_Ihre Aufgaben_:
a: Übersetzen Sie den Satz „Mit 1,22 Kilogramm wiegt sie allerdings gut 200 Gramm mehr.“ aus dem Text zur Nikon D3X ins Englische.
b: Schreiben Sie den Text zur Nikon D3X im Anschluss an seinen letzten Satz weiter.
++++ Text zur Analyse ++++
Normalerweise wären wir von einer Kamera enttäuscht, die ihrem Vorgänger derart ähnlich ist – es geht konkret um die D3 und ihren Nachfolger, die D3X. Bei diesem Geschwisterpaar allerdings verhält es sich anders: Nikon hat an allen Ecken gefeilt und verbessert sowie die Auflösung nach oben geschraubt. Das Ergebnis ist eine Profikamera, die, abgesehen von Videoaufnahme, jeden Wunsch erfüllt.

Design

Die D3X ist definitiv eine der spannendsten Kameras, die wir je in den Händen gehalten haben. Sobald man mit der Knipse ein Zimmer betritt, stoppen die Gespräche und werden durch Staunen und Begeisterung ersetzt – auch wenn man den horrenden Preis von knapp 7000 Euro allein für das Gehäuse verschweigt. Die DSLR strahlt Professionalität aus und verschafft sich mit ihrem massiven, bulligen Auftreten und dem dezenten Schriftzug „D3X“ auf Anhieb Respekt.

Laut Datenblatt ist sie nur ein kleines Stück größer als die D700. Mit 1,22 Kilogramm wiegt sie allerdings gut 200 Gramm mehr. Was das Äußere angeht, gleicht sie der D3 wie ein Ei dem anderen. Dennoch, im Inneren hat sich einiges getan: Die D3X löst das vormalige Top-Modell von Nikon zu Recht ab.
++++ Arbeitsmaterial ++++
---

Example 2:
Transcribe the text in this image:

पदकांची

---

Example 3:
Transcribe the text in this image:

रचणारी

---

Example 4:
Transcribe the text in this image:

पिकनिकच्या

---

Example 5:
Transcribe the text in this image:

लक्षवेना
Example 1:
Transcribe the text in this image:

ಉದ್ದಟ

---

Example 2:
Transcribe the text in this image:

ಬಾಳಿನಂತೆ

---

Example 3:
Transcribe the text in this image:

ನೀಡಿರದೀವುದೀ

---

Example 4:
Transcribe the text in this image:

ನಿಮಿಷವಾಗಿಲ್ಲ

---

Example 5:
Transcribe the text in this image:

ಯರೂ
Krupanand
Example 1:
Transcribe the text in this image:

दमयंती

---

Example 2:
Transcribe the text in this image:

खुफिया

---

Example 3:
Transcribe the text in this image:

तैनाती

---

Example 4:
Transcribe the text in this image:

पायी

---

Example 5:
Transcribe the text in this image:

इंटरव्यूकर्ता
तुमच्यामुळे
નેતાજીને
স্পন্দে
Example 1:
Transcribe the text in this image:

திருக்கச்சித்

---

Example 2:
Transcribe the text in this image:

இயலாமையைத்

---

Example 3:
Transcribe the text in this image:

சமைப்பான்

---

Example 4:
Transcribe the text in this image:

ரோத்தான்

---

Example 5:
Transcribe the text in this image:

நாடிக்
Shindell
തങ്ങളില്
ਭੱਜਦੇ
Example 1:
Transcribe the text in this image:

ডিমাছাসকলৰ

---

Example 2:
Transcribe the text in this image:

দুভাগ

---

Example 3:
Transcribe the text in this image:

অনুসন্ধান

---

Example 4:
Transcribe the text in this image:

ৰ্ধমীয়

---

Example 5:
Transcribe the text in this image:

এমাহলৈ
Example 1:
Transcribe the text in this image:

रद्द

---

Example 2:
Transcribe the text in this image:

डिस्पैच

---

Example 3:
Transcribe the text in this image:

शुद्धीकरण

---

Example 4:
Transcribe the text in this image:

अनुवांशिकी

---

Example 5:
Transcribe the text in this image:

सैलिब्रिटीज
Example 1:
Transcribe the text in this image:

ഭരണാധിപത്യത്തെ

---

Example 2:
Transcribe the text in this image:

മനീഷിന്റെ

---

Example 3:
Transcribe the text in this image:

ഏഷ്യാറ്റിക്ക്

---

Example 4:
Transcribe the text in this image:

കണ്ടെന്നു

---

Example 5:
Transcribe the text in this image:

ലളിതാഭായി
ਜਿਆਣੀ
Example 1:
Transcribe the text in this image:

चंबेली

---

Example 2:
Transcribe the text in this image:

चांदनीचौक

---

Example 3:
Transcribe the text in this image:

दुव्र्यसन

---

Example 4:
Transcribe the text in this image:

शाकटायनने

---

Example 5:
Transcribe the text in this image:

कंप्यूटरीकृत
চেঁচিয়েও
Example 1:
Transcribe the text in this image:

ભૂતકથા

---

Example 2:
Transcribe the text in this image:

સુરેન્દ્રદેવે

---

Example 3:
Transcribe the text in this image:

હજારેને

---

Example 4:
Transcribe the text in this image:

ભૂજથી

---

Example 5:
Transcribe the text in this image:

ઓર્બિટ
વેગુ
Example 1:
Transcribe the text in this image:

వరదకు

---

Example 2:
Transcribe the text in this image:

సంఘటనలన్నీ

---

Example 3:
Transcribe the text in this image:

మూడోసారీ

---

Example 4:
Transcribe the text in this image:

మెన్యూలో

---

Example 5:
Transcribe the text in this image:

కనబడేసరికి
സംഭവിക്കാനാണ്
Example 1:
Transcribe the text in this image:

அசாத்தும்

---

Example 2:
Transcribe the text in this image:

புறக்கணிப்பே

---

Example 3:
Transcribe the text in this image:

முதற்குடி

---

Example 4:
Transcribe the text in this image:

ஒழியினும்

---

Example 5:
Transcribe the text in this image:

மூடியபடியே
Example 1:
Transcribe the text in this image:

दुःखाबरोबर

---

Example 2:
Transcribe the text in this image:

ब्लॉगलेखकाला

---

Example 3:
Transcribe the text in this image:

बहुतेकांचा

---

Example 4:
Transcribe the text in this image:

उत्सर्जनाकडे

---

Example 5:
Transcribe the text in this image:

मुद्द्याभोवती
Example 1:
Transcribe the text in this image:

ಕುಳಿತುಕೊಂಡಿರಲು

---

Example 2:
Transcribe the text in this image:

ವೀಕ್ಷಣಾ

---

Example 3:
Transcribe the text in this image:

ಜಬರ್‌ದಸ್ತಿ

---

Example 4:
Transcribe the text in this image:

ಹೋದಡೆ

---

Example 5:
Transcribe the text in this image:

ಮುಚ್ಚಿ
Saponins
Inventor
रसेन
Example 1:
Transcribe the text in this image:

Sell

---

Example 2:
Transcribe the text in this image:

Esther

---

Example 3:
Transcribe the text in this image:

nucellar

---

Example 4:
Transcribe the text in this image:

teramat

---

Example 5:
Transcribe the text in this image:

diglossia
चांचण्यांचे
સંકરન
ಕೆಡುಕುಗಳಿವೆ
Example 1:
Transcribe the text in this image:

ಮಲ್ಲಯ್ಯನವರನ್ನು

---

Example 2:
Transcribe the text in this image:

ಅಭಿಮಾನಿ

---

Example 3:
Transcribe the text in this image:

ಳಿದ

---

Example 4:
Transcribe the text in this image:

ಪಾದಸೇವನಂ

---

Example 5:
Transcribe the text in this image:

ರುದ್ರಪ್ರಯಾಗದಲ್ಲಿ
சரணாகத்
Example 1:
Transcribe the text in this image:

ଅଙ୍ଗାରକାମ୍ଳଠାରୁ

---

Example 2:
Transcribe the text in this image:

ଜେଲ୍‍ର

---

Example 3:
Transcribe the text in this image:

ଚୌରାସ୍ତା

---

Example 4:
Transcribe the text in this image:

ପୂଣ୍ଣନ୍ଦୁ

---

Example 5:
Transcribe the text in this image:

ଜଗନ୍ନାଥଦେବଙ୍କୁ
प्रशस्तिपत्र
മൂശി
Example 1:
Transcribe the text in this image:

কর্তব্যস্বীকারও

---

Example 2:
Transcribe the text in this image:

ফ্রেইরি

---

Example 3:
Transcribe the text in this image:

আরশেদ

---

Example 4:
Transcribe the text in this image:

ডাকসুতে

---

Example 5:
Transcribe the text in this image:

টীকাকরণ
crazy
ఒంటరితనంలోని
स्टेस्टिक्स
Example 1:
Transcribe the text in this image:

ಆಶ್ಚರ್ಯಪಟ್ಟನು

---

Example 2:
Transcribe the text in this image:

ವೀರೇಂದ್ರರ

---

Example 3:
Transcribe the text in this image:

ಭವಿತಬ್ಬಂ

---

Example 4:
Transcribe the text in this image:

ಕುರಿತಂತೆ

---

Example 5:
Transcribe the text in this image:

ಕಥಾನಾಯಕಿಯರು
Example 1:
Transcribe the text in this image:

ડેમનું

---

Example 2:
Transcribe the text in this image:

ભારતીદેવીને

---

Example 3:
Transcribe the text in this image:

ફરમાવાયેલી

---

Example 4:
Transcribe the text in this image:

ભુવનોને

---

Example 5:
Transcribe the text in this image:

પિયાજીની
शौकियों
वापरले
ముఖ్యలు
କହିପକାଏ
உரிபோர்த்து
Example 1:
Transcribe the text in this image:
++++
_Lösungen je Aufgabe_:
a: At 1.22 kilograms, however, it weighs a good 200 grams more.

b:
Auf der Rückseite der Kamera befinden sich zwei Displays.

An der Seite der DSLR befindet sich eine Reihe von Anschlüssen, darunter auch ein HDMI-Ausgang. Wie beim Vorgänger sitzt das High-Tech-Innenleben der D3X in einem wetterfest und staubdicht verschlossenen Magnesiumgehäuse. Sobald man die D3X in den Händen hält, möchte man sie überall mit hinnehmen – die empfindliche Technik überlebt dank der robusten Außenhaut etliche Strapazen. Auf der Oberseite der Kamera befindet sich ein Zubehörschuh, der durch eine Kunststoffabdeckung geschützt ist. Einen integrierten Ausklappblitz sucht man bei dem Profi-Modell vergebens.